(STUDY MATERIAL begins)
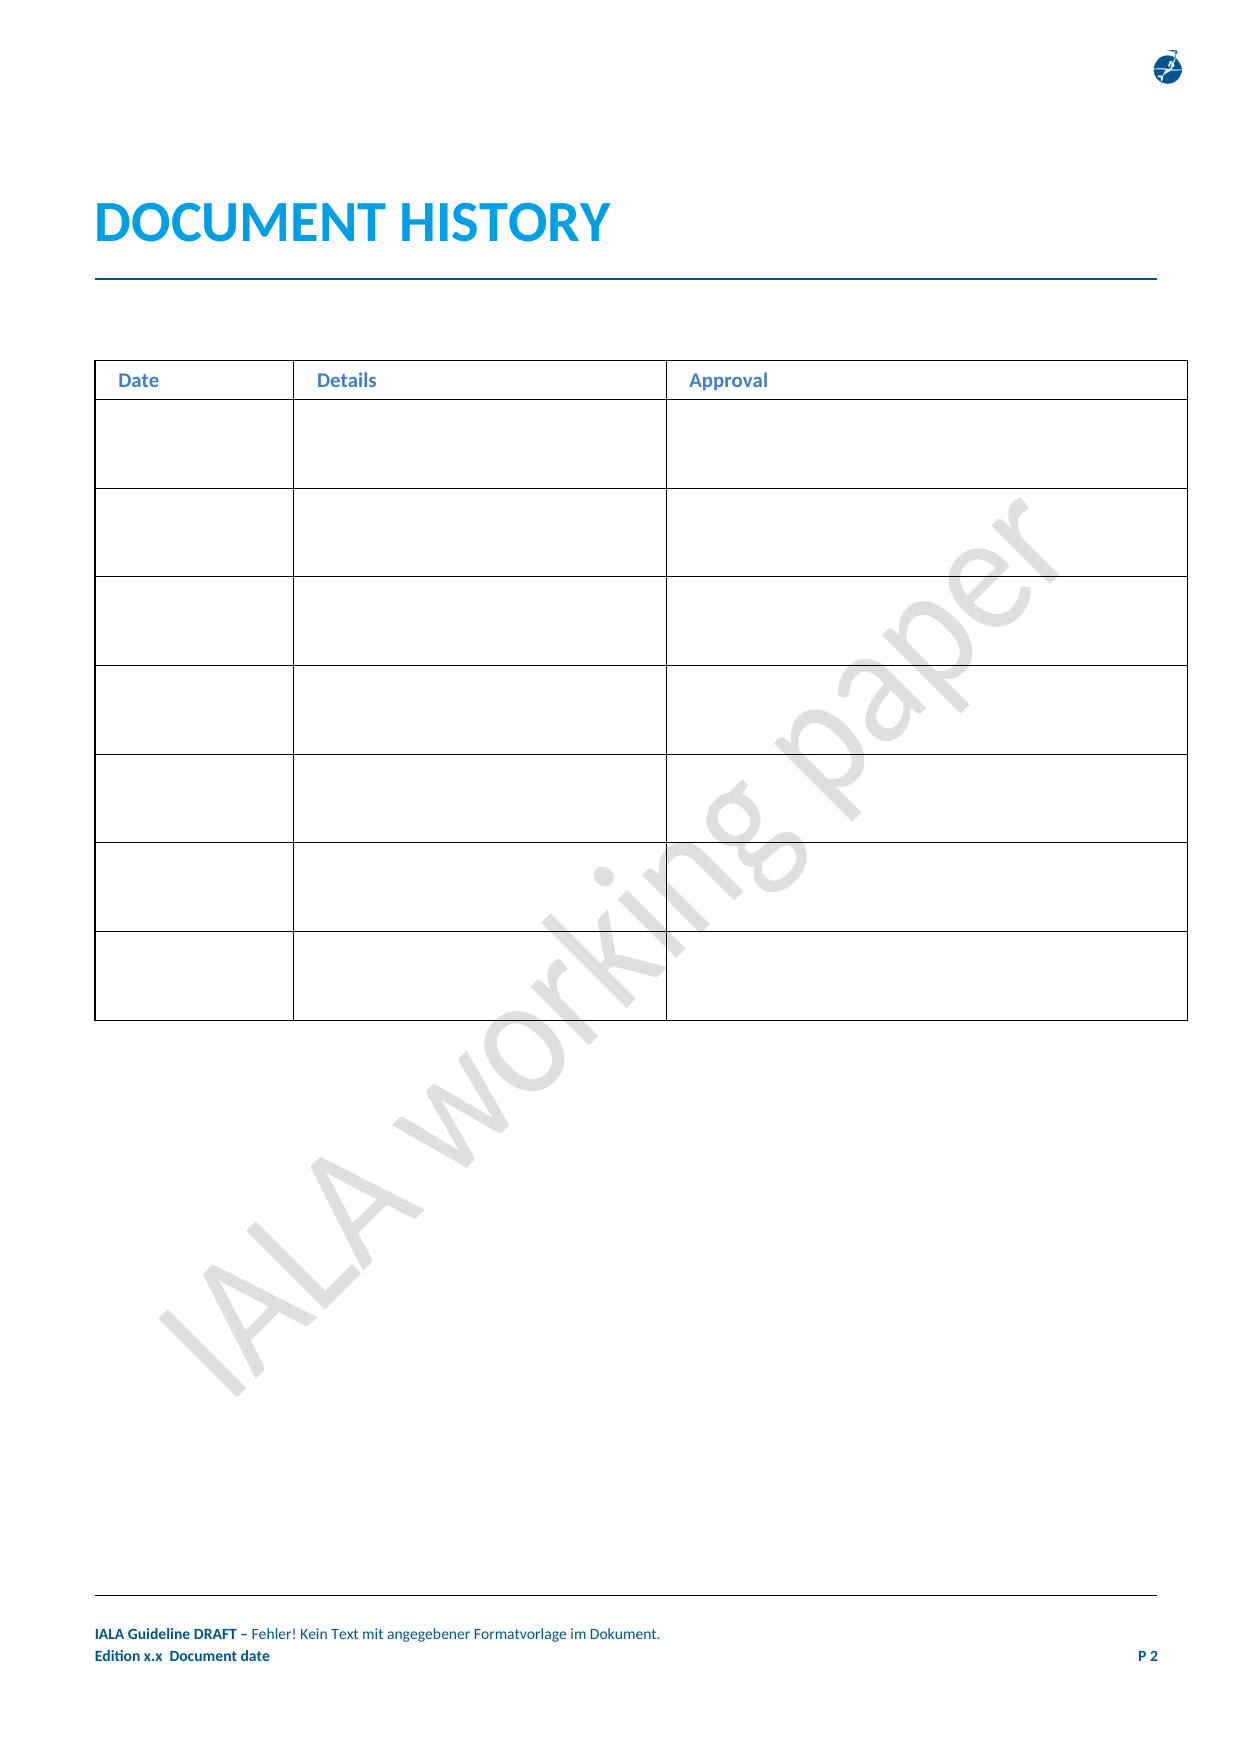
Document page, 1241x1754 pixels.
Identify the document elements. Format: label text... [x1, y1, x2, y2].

table_cell [667, 489, 1187, 576]
table_cell [294, 489, 666, 576]
table_cell [294, 666, 666, 753]
table_cell [667, 666, 1187, 753]
picture [1122, 0, 1241, 119]
table_cell [294, 932, 666, 1019]
table_cell [667, 932, 1187, 1019]
table_cell [96, 489, 293, 576]
table_cell [667, 755, 1187, 842]
table_cell [294, 577, 666, 665]
table_cell [96, 666, 293, 753]
table_cell [96, 755, 293, 842]
table_cell [667, 577, 1187, 665]
table_cell [667, 400, 1187, 488]
table_cell [294, 755, 666, 842]
table_header Approval [667, 361, 1187, 399]
table_cell [294, 843, 666, 931]
table_cell [96, 843, 293, 931]
table_cell [96, 400, 293, 488]
table_cell [96, 932, 293, 1019]
table_cell [667, 843, 1187, 931]
table_header Date [96, 361, 293, 399]
table_header Details [294, 361, 666, 399]
table_cell [96, 577, 293, 665]
table_cell [294, 400, 666, 488]
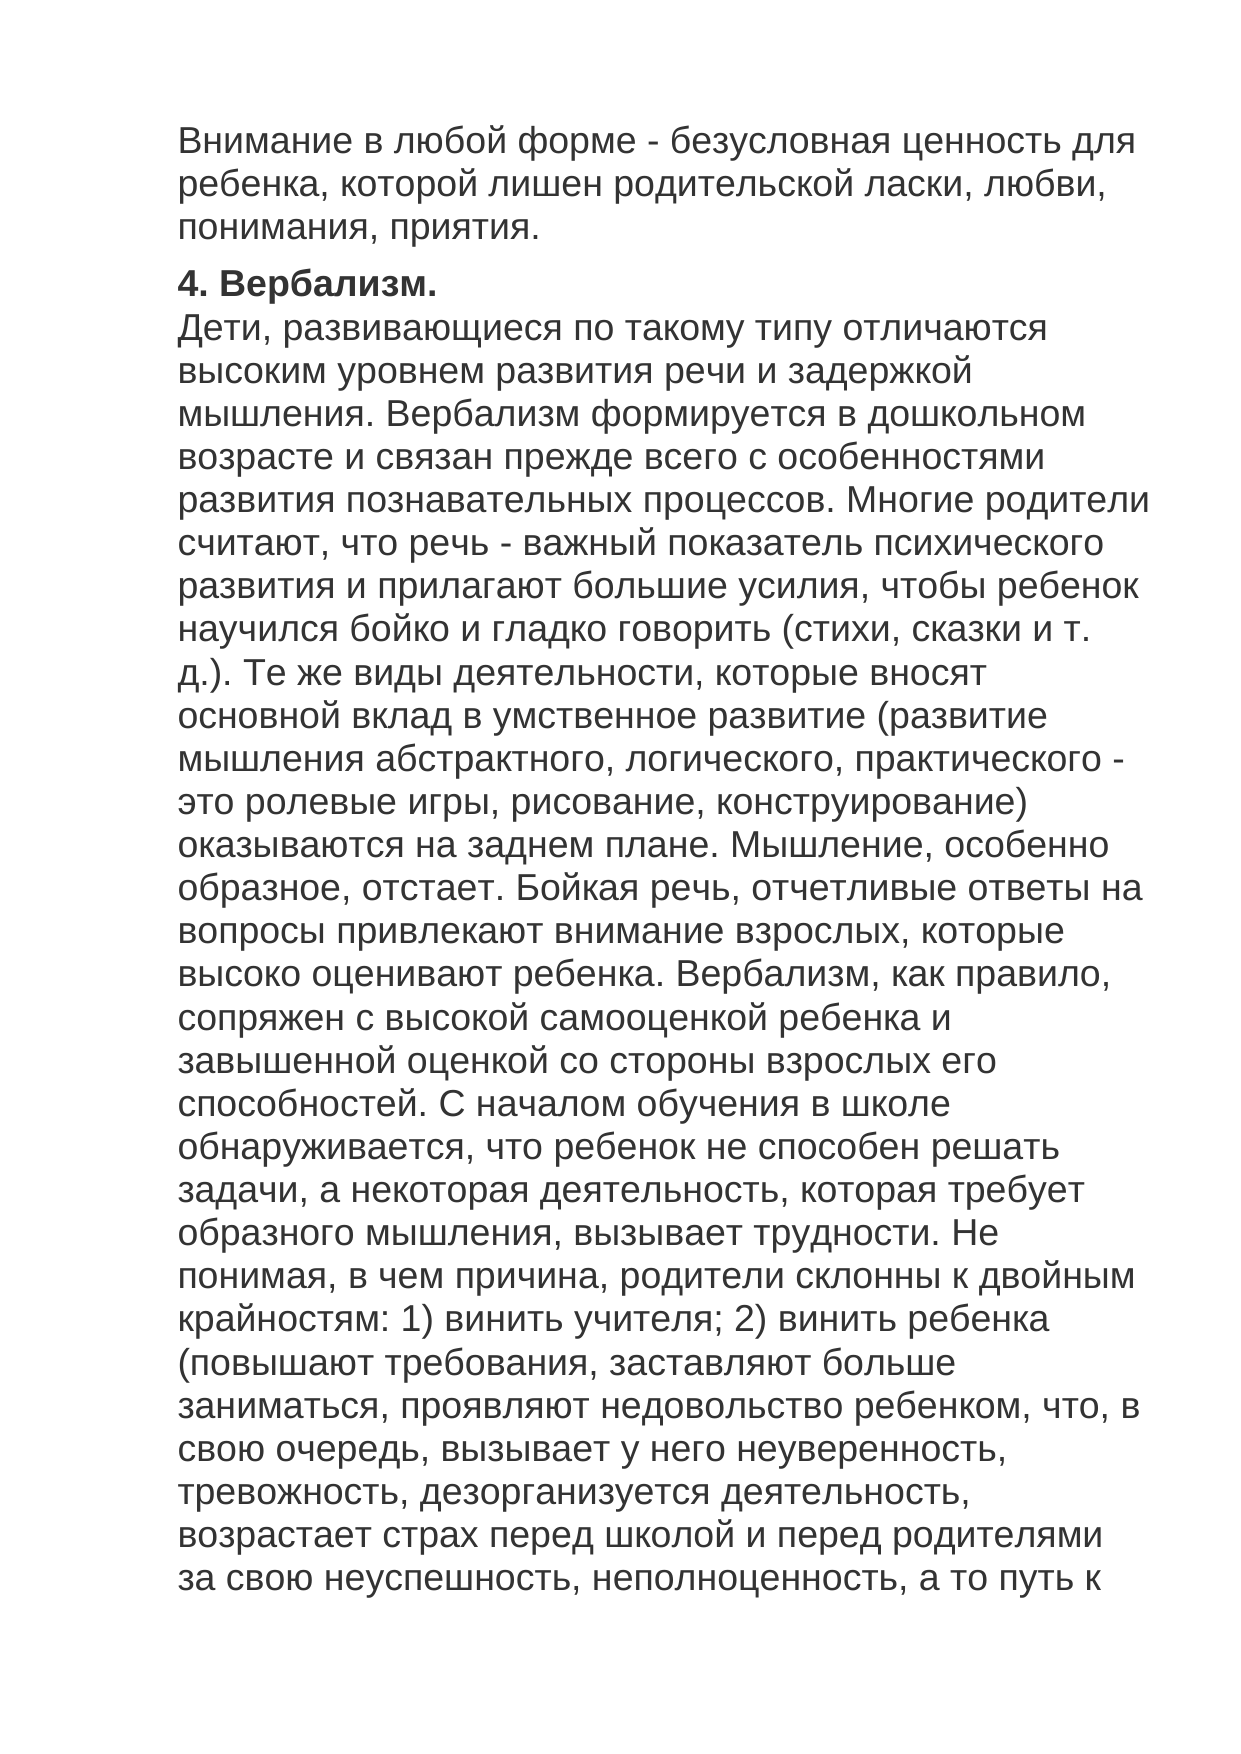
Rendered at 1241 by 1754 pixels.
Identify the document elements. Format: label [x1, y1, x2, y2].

text [177, 262, 1152, 1598]
text [177, 118, 1152, 247]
(STUDY MATERIAL ends)
→ WHAT IS EXPECTED
Give an exact reproduction of the lines from the one with "Identify the document elements. Format: label [x1, y1, x2, y2]." to the final line of the entries, including both.

→ TASK RESULT
Identify the document elements. Format: label [x1, y1, x2, y2].

text [177, 262, 1152, 1598]
text [177, 118, 1152, 247]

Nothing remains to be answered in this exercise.